Mazarr thinks the Koreans may also want to just draw out these negotiations as a stalling tactic. “They’re not going to agree to freeze until they’re at a level of nuclear development where they’re comfortable pausing, and I don’t think anyone knows precisely where that’s at,” he says. “They’re clearly racing to get to threshold.” As evidence, he points to the fact that the North has either turned down or ignored two offers of talks by South Korea in recent months.
Collina, on the other hand, simply doesn’t think Trump’s administration “has the wherewithal currently to pull [the negotiations] off.” “I have no sense that there’s any coordination or that there’s a plan at all other than Donald Trump doing whatever he wants,” he says. The other experts hoped—without any inside knowledge—that plans have been made behind the scenes while Trump blusters, with Mazarr saying he’s impressed by Tillerson’s “pragmatism and carefulness.”
Is there a plan B?
If the “freeze for freeze” doesn’t work, there are two options, Mazarr says. The first is that China comes to the rescue. “China has very fractured relations with North Korea right now, but they could easily try to jump in and create a trilateral dialogue between themselves and the two Koreas where they try to create a solution,” he says. However, he notes, Beijing doesn’t seem to have much appetite for that at the moment.
For the US, that leaves just one option: ramping up the kind of containment policy used on the Soviet Union and developed by legendary US diplomat George Kennan in the 1946 “Long Telegram” (pdf). That means a number of steps, Mazarr says:
- Invest in a “powerful deterrent and convey to the North Koreans that any form of aggression will be met with devastating consequences.”

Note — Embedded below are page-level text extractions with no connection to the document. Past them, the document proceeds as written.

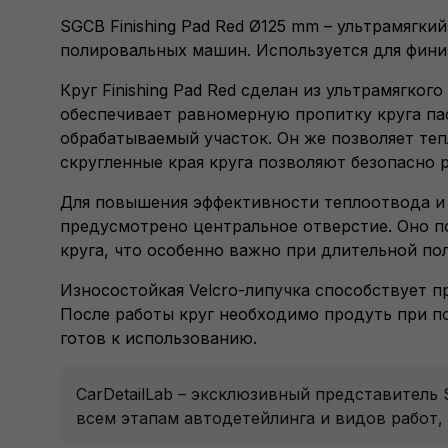
SGCB Finishing Pad Red Ø125 mm – ультрамягк
полировальных машин. Используется для фини
Круг Finishing Pad Red сделан из ультрамягко
обеспечивает равномерную пропитку круга па
обрабатываемый участок. Он же позволяет теп
скругленные края круга позволяют безопасно 
Для повышения эффективности теплоотвода и
предусмотрено центральное отверстие. Оно п
круга, что особенно важно при длительной по
Износостойкая Velcro-липучка способствует 
После работы круг необходимо продуть при п
готов к использованию.
CarDetailLab – эксклюзивный представитель
всем этапам автодетейлинга и видов работ,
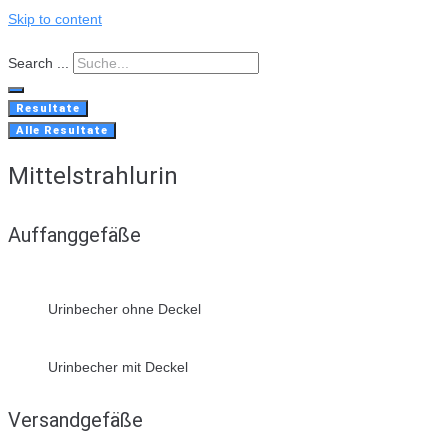
Skip to content
Search ...
Resultate
Alle Resultate
Mittelstrahlurin
Auffanggefäße
Urinbecher ohne Deckel
Urinbecher mit Deckel
Versandgefäße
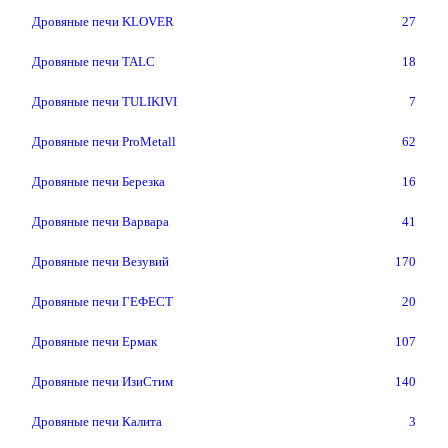
Дровяные печи KLOVER
27
Дровяные печи TALC
18
Дровяные печи TULIKIVI
7
Дровяные печи ProMetall
62
Дровяные печи Березка
16
Дровяные печи Варвара
41
Дровяные печи Везувий
170
Дровяные печи ГЕФЕСТ
20
Дровяные печи Ермак
107
Дровяные печи ИзиСтим
140
Дровяные печи Калита
3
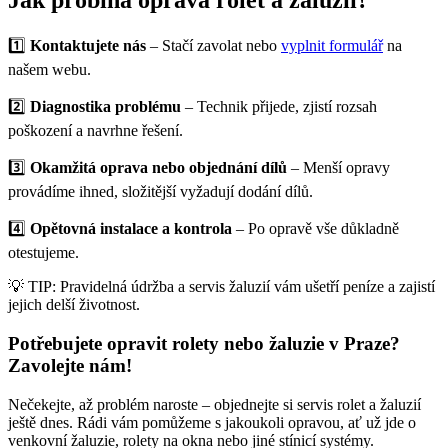
Jak probíhá oprava rolet a žaluzií?
1️⃣
Kontaktujete nás
– Stačí zavolat nebo
vyplnit formulář
na
našem webu.
2️⃣
Diagnostika problému
– Technik přijede, zjistí rozsah
poškození a navrhne řešení.
3️⃣
Okamžitá oprava nebo objednání dílů
– Menší opravy
provádíme ihned, složitější vyžadují dodání dílů.
4️⃣
Opětovná instalace a kontrola
– Po opravě vše důkladně
otestujeme.
💡 TIP: Pravidelná údržba a servis žaluzií vám ušetří peníze a zajistí
jejich delší životnost.
Potřebujete opravit rolety nebo žaluzie v Praze?
Zavolejte nám!
Nečekejte, až problém naroste – objednejte si servis rolet a žaluzií
ještě dnes. Rádi vám pomůžeme s jakoukoli opravou, ať už jde o
venkovní žaluzie, rolety na okna nebo jiné stínicí systémy.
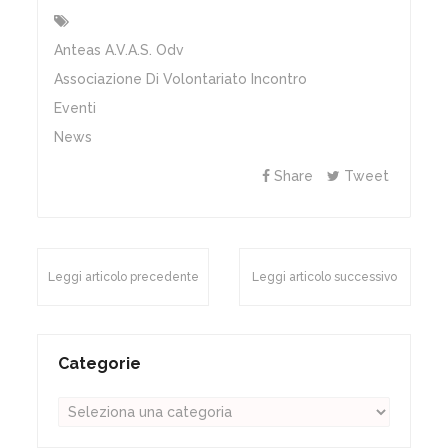
Anteas A.v.a.s. Odv
Associazione Di Volontariato Incontro
Eventi
News
Share
Tweet
Leggi articolo precedente
Leggi articolo successivo
Categorie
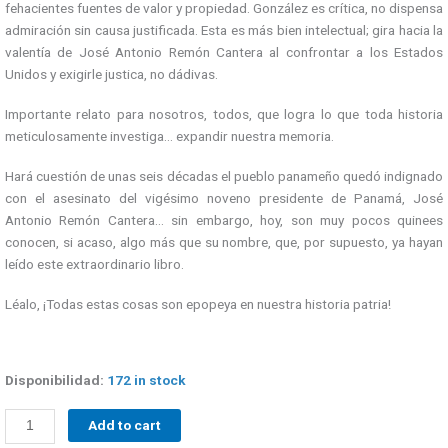
fehacientes fuentes de valor y propiedad. González es crítica, no dispensa
admiración sin causa justificada. Esta es más bien intelectual; gira hacia la
valentía de José Antonio Remón Cantera al confrontar a los Estados
Unidos y exigirle justica, no dádivas.
Importante relato para nosotros, todos, que logra lo que toda historia
meticulosamente investiga… expandir nuestra memoria.
Hará cuestión de unas seis décadas el pueblo panameño quedó indignado
con el asesinato del vigésimo noveno presidente de Panamá, José
Antonio Remón Cantera… sin embargo, hoy, son muy pocos quinees
conocen, si acaso, algo más que su nombre, que, por supuesto, ya hayan
leído este extraordinario libro.
Léalo, ¡Todas estas cosas son epopeya en nuestra historia patria!
Disponibilidad:
172 in stock
Add to cart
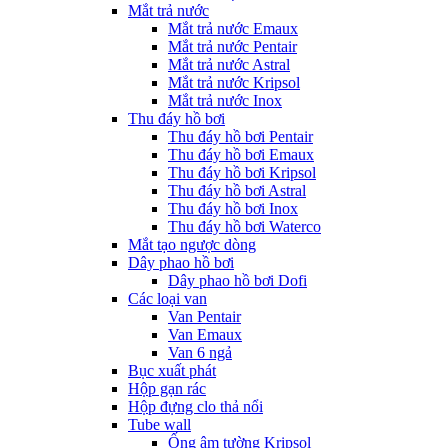
Mắt trả nước
Mắt trả nước Emaux
Mắt trả nước Pentair
Mắt trả nước Astral
Mắt trả nước Kripsol
Mắt trả nước Inox
Thu đáy hồ bơi
Thu đáy hồ bơi Pentair
Thu đáy hồ bơi Emaux
Thu đáy hồ bơi Kripsol
Thu đáy hồ bơi Astral
Thu đáy hồ bơi Inox
Thu đáy hồ bơi Waterco
Mắt tạo ngược dòng
Dây phao hồ bơi
Dây phao hồ bơi Dofi
Các loại van
Van Pentair
Van Emaux
Van 6 ngả
Bục xuất phát
Hộp gạn rác
Hộp đựng clo thả nổi
Tube wall
Ống âm tường Kripsol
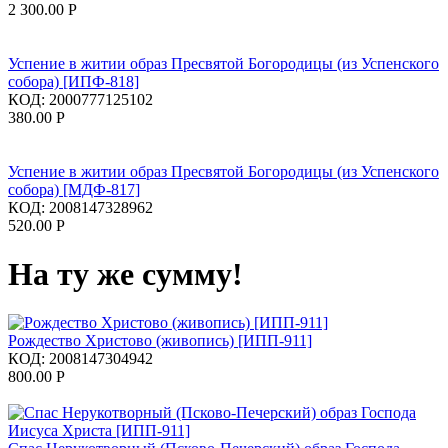
2 300.00
Р
Успение в житии образ Пресвятой Богородицы (из Успенского
собора) [ИПФ-818]
КОД:
2000777125102
380.00
Р
Успение в житии образ Пресвятой Богородицы (из Успенского
собора) [МДФ-817]
КОД:
2008147328962
520.00
Р
На ту же сумму!
Рождество Христово (живопись) [ИПП-911]
КОД:
2008147304942
800.00
Р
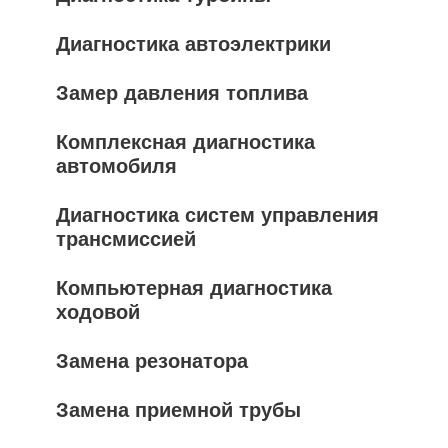
Диагностика автоэлектрики
Замер давления топлива
Комплексная диагностика
автомобиля
Диагностика систем управления
трансмиссией
Компьютерная диагностика
ходовой
Замена резонатора
Замена приемной трубы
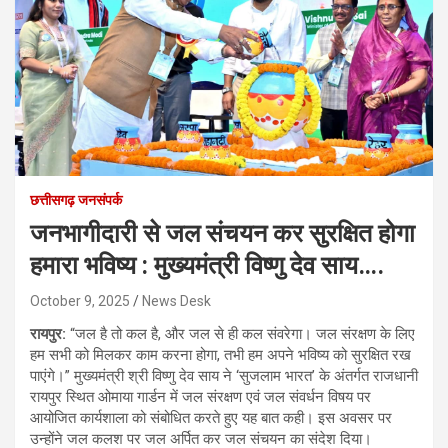
छत्तीसगढ़ जनसंपर्क
जनभागीदारी से जल संचयन कर सुरक्षित होगा
हमारा भविष्य : मुख्यमंत्री विष्णु देव साय….
October 9, 2025
News Desk
रायपुर:
“जल है तो कल है, और जल से ही कल संवरेगा। जल संरक्षण के लिए
हम सभी को मिलकर काम करना होगा, तभी हम अपने भविष्य को सुरक्षित रख
पाएंगे।” मुख्यमंत्री श्री विष्णु देव साय ने ‘सुजलाम भारत’ के अंतर्गत राजधानी
रायपुर स्थित ओमाया गार्डन में जल संरक्षण एवं जल संवर्धन विषय पर
आयोजित कार्यशाला को संबोधित करते हुए यह बात कही। इस अवसर पर
उन्होंने जल कलश पर जल अर्पित कर जल संचयन का संदेश दिया।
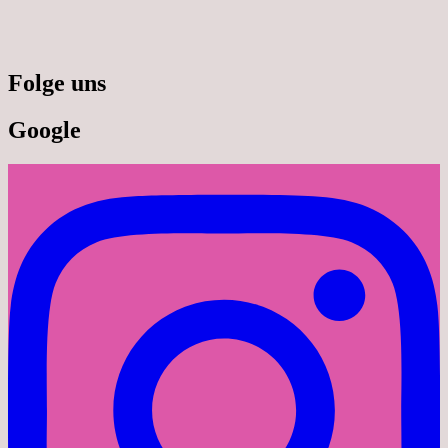
Folge uns
Google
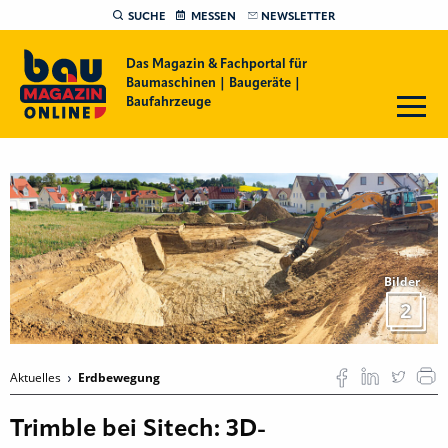
SUCHE
MESSEN
NEWSLETTER
Das Magazin & Fachportal für
Baumaschinen | Baugeräte |
Baufahrzeuge
Bilder
2
Aktuelles
Erdbewegung
Trimble bei Sitech: 3D-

- Ease Pyongyang’s paranoia by conveying that “we don’t intend to be a threat if they don’t undertake aggression.”
- When they do make small provocations, like the alleged sinking of a South Korean ship in 2010 (which Pyongyang denies doing), respond “very quickly in a moderate and proportional way” so they know not to mess around.
- “Play for the long game.” That means undermining the regime by smuggling in information that subverts it, trying to increase contacts with South Korea, giving North Koreans cell phones—all while squeezing the government with sanctions.
- Eventually, hope North Korea will come to the table and start working on the kind of arms reduction agreements developed with the Soviet Union.
Would this succeed? Mazarr believes so. The main risk, he says, is that the North may get carried away and try to annex the South. But he doesn’t think the country will risk nuclear war over that: “I see very little evidence that they are irrational—they mainly want a continuation of the regime.”
Lola Fadulu contributed to this report.